Feeings, emotions. We all have them. They so often drive our decisions. That’s fine when our feelings are aligned with the truth: when we know what is right and we feel it is right, then it’s easier to do it. But it’s not always the case that our feelings cooperate. Sometimes our feelings make us want to do what we know is wrong. What to do about it?
When our feelings are not strong, we can often notice when they are leading us wrong, and we can self-correct. But what do we do when they are overpowering? This conflict between what we strongly feel and what we know is right is a common theme of love songs: consider Barbara Mandrell singing “How can it be wrong (when it feels so right), Elvis Presley crooning “Cause baby, if it feels so right, how can it be wrong?”, or to pick a more recent example, Hurray for the Riff Raff singing “Now I know it’s wrong, but it feels right”. Choosing wrong is perhaps good material for a hurtin’ love song, full of longing and regret, but it can be pretty bad advice for making decisions, especially when we and everyone around us need to live with the consequences.
Jesus’ advice is different: “If any want to become my followers, let them deny themselves and take up their cross and follow me.” [Matthew 16:24] If we consider that “taking up your cross” meant to undergo torture and execution, this is clearly a very different answer than the love songs’ advice. Jesus tells us that we are to say No to the feeling and Yes to the difficult thing. We might reply, “Well, that’s all very well and good for you to say something like this when you’re the Son of God, curing sick people and turning water into wine: you don’t need to deal with strong human feelings like the rest of us.” But if we said this, we would be very much mistaken.
The gospels describe how Jesus, the night before his execution, went to the Garden of Gethsemane to pray. Knowing what was about to happen to him, he suffered strong emotions of grief, distress and agitation about his pending crucifixion. Matthew’s gospel reports how Jesus spoke to his friends “I am deeply grieved, even to death: remain here and stay awake with me.” [Matthew 26:38] Luke’s gospel describes his distress during his prayer as follows: “In his anguish he prayed more earnestly, and his sweat became like great drops of blood falling down on the ground.” [Luke 22:44] The sweating of blood is a rare medical condition called hematidrosis, where sufferers sweat blood from their skin when severely agitated. WebMD describes hematidrosis as follows: “Sometimes it seems to be caused by extreme distress or fear, such as facing death, torture, or severe ongoing abuse.”

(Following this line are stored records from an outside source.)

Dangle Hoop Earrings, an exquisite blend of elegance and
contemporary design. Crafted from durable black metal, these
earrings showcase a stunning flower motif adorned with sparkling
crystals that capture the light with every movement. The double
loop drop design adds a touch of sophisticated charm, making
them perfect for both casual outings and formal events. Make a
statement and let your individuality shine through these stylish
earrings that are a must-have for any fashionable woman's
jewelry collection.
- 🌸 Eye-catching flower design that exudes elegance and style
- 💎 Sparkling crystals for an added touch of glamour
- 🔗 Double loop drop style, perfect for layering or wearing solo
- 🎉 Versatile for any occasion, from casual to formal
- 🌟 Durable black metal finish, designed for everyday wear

Clearly Jesus suffered strong emotions about taking up his cross, about suffering and dying. He described it as his “cup” that he was to drink, a reference to the writings of the old testament prophets, who often used as a metaphor for suffering the drinking of a “cup of horror and desolation” [Ezekiel 23:33]. But Jesus did not give in to the emotion and put aside the cup. He prayed, “Father, if you are willing, remove this cup from me; yet, not my will but yours be done”. [Luke 22:42] When the time came for his arrest, Jesus had clearly made his choice, telling Peter, who was ready to resist with violence, “Put your sword back into its sheath. Am I not to drink the cup that the Father has given me?” [John 18:11] And so Jesus went on to suffering and crucifixion, without resistance.
We know how this turned out. Jesus’ choice to say No to his emotions and Yes to his cross did lead to the suffering and death he feared, but it led also to his resurrection, and eternal life not only for himself, but for everyone who believes in him. So it will turn out for us, if we follow him, doing what we know is right even when our feelings tell us not to. It is not easy, but with God’s help it is possible: we can look to Jesus to show us how to overcome our feelings and do what is right.